-2

I have an array of string as below

["<table class=\"size-table _size-table\">\n<tr class=\"product-size _product-size disabled _disabled\" data-sku=\"3255138\" role=\"option\" aria-disabled=\"true\" aria-label=\"2\">\n<td class=\"size-name _size-name\">2",
 "\n<td class=\"subscribe\">",
 "\n</tr>\n<tr class=\"product-size _product-size disabled _disabled\" data-sku=\"3255136\" role=\"option\" aria-disabled=\"true\" aria-label=\"3\">\n<td class=\"size-name _size-name\">3",
 "\n<td class=\"subscribe\">",
 "\n</tr>\n<tr class=\"product-size _product-size disabled _disabled\" data-sku=\"3255137\" role=\"option\" aria-disabled=\"true\" aria-label=\"4\">\n<td class=\"size-name _size-name\">4",
 "\n<td class=\"subscribe\">",
 "\n</tr>\n<tr class=\"product-size _product-size disabled _disabled\" data-sku=\"3255135\" role=\"option\" aria-disabled=\"true\" aria-label=\"5\">\n<td class=\"size-name _size-name\">5",
 "\n<td class=\"subscribe\">",
 "\n</tr>\n<tr class=\"product-size _product-size disabled _disabled\" data-sku=\"3255134\" role=\"option\" aria-disabled=\"true\" aria-label=\"6\">\n<td class=\"size-name _size-name\">6",
 "\n<td class=\"subscribe\">",
 "\n</tr>\n<tr class=\"product-size _product-size disabled _disabled\" data-sku=\"3255133\" role=\"option\" aria-disabled=\"true\" aria-label=\"7\">\n<td class=\"size-name _size-name\">7",
 "\n<td class=\"subscribe\">",
 "\n</tr>\n<tr class=\"product-size _product-size disabled _disabled\" data-sku=\"3255132\" role=\"option\" aria-disabled=\"true\" aria-label=\"8\">\n<td class=\"size-name _size-name\">8",
 "\n<td class=\"subscribe\">",
 "\n</tr>\n<tr class=\"product-size _product-size disabled _disabled\" data-sku=\"3255131\" role=\"option\" aria-disabled=\"true\" aria-label=\"9\">\n<td class=\"size-name _size-name\">9",
 "\n<td class=\"subscribe\">",
 "\n</tr>\n</table>\n"]

I want the contents inside the aria-label. This will be numbers as present above or in some cases it could be some values like S,M,L,XL.

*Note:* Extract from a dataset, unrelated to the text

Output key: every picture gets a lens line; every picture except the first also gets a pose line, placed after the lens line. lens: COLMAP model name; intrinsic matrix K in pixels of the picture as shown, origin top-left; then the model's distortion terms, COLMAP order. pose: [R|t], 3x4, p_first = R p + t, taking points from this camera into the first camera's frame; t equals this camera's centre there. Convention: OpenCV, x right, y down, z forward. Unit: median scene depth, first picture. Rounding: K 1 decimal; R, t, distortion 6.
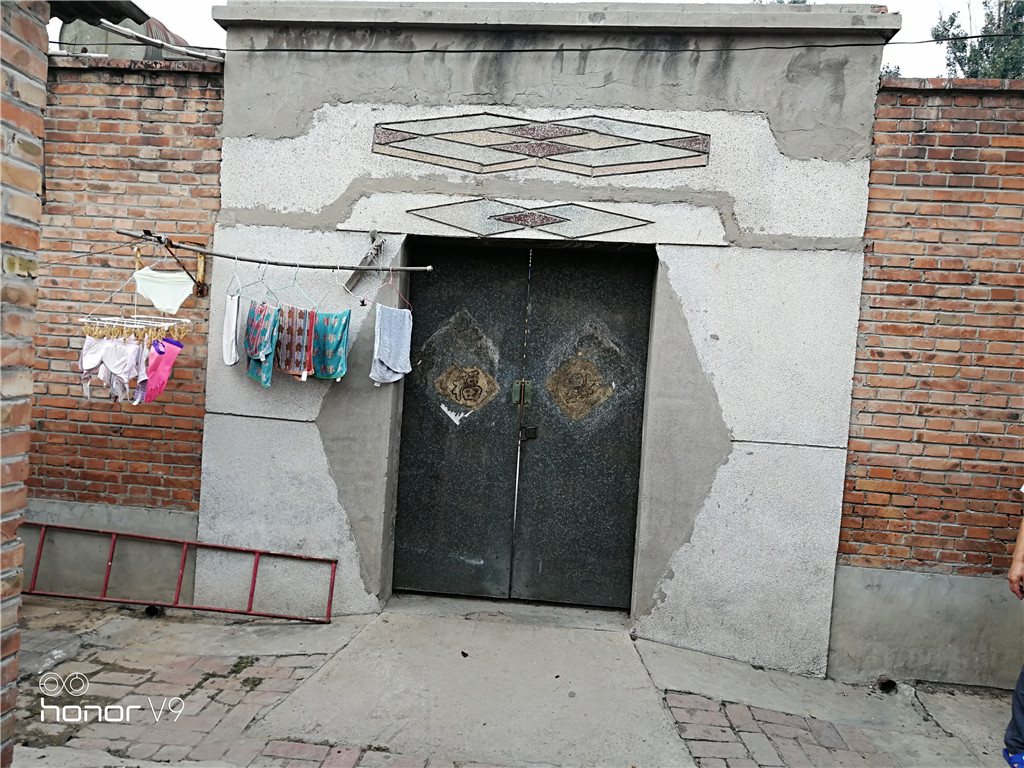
lens RADIAL K [[802.7, 0, 512.3], [0, 802.7, 383.9], [0, 0, 1]] dist [-0.011156, 0.025526]
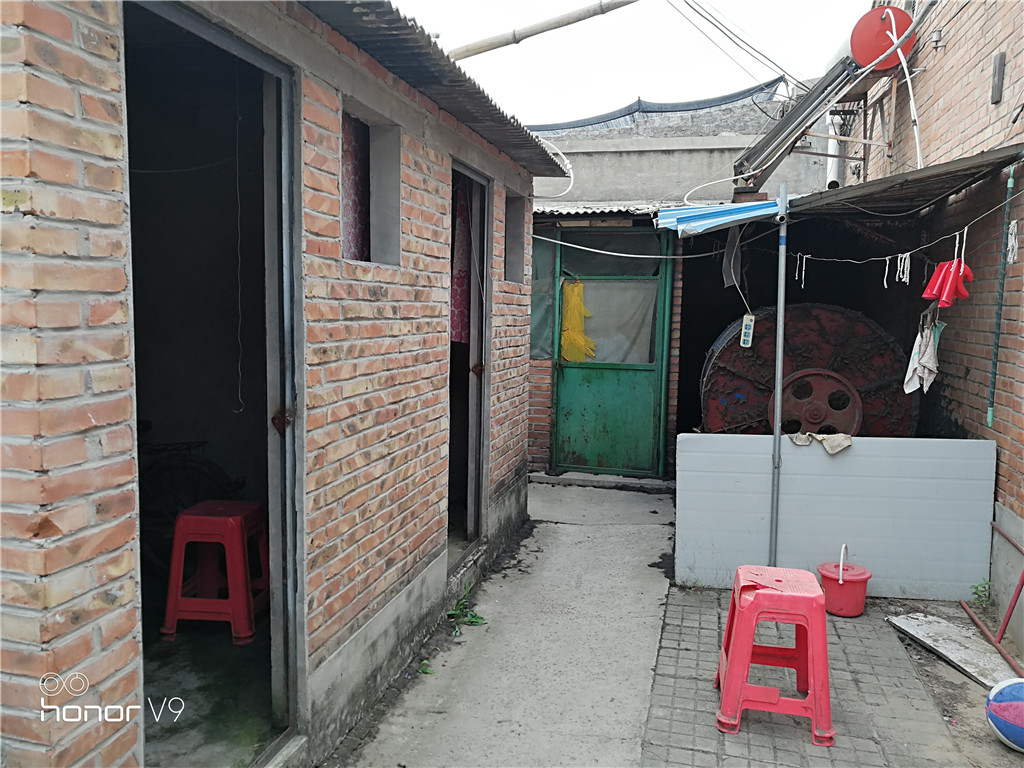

So I am trying to each array element and select the content under aria-label by some sort of regular expressions in ruby. But I am not able to get it properly. Please help

tin tin
  • 362
  • 1
  • 7
  • 19
  • You shoudn't use regexps to parse html and [this is the reason why](https://stackoverflow.com/questions/1732348/regex-match-open-tags-except-xhtml-self-contained-tags/1732454#1732454). Use a html, xml library like [nokogiri](http://www.nokogiri.org/) instead – spickermann Jun 27 '16 at 11:34
  • @spickermann : Thanks for your suggestion and I agree with it. My main intention for posting this question is to understand how to use and work with regex and so in the title of the question I have specified as regular expression. Thanks :) – tin tin Jun 27 '16 at 11:55

1 Answers1

2

While there is an opinion that HTML should not be parsed with regexps, in this particular case it might be considered OK IMHO, since the input is more like strings, not like HTML.

inp.map { |e| e[/(?<=aria-label=").+?(?=")/] }

#⇒ ["2", nil, "3", nil, "4", nil, "5", nil, "6", 
#     nil, "7", nil, "8", nil, "9", nil, nil]

to retrieve meaningful values only:

inp.map { |e| e[/(?<=aria-label=").+?(?=")/] }.compact
#⇒ ["2", "3", "4", "5", "6", "7", "8", "9"]
Aleksei Matiushkin
  • 119,336
  • 10
  • 100
  • 160